Embracing new technologies, he says, will aid in improving seismic resilience, “when one about new technologies, they think it is expensive but in reality it is not so,” he offers.

Prof. Taciroglu says new technologies are offering seismic safety which in the long run guarantees the safety of the facilities over a lifetime, this goes together with mapping out where the risky structures are using artificial intelligence and computer models. Such inventories he says will aid in response strategies whenever disaster strikes.

He said that the recent disaster in Morocco in which nearly 2000 people perished, calls for reorientation on disaster responses.

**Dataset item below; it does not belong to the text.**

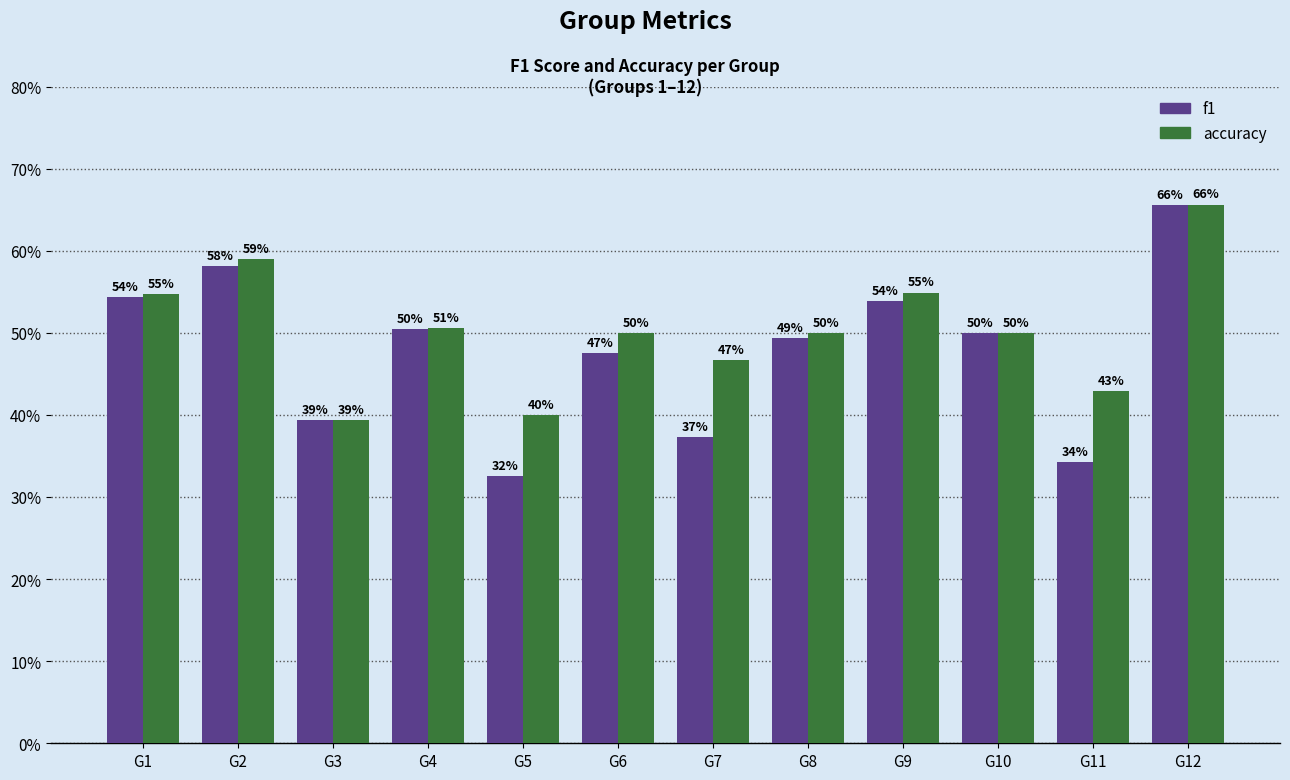

What is the greatest value displayed?

0.7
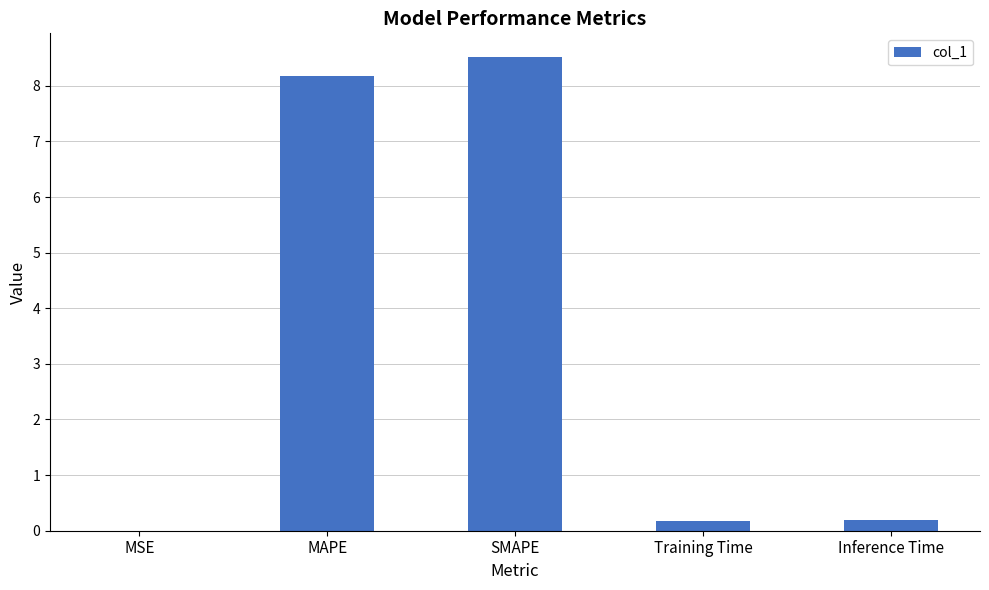

What is the sum of all values?

17.1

“A multidisciplinary approach in which there are engineers, social scientists, medics, economists, public health officials, and politicians, he says, ‘and only through this kind of collaboration that the problems can easily be resolved. need to be involved so as to have a holistic approach,” he said and added that, “earthquakes are inevitable.”

He is urging those studying engineering more so, civil engineering to study in multidisciplinary areas, “like economics, social science, other disciplines of engineering, because the disasters we are facing earthquakes included, are all multidisciplinary problems,” says Prof. Taciroglu.

The second edition of the Africa Health Harm Reduction is taking place under the High Patronage of His Majesty King Mohammed VI, jointly organized by the Ministry of Health and Social Protection and the Ministry of Agriculture, Fisheries, Rural Development, and Water and Forests, in collaboration with the African Global Health (AGH) initiative.

This conference brings together more than 83 countries bringing together African, Asian, and South American policy planners and ministers as well as researchers, under the central theme of the conference being, “Water, Environment, and Food Security.”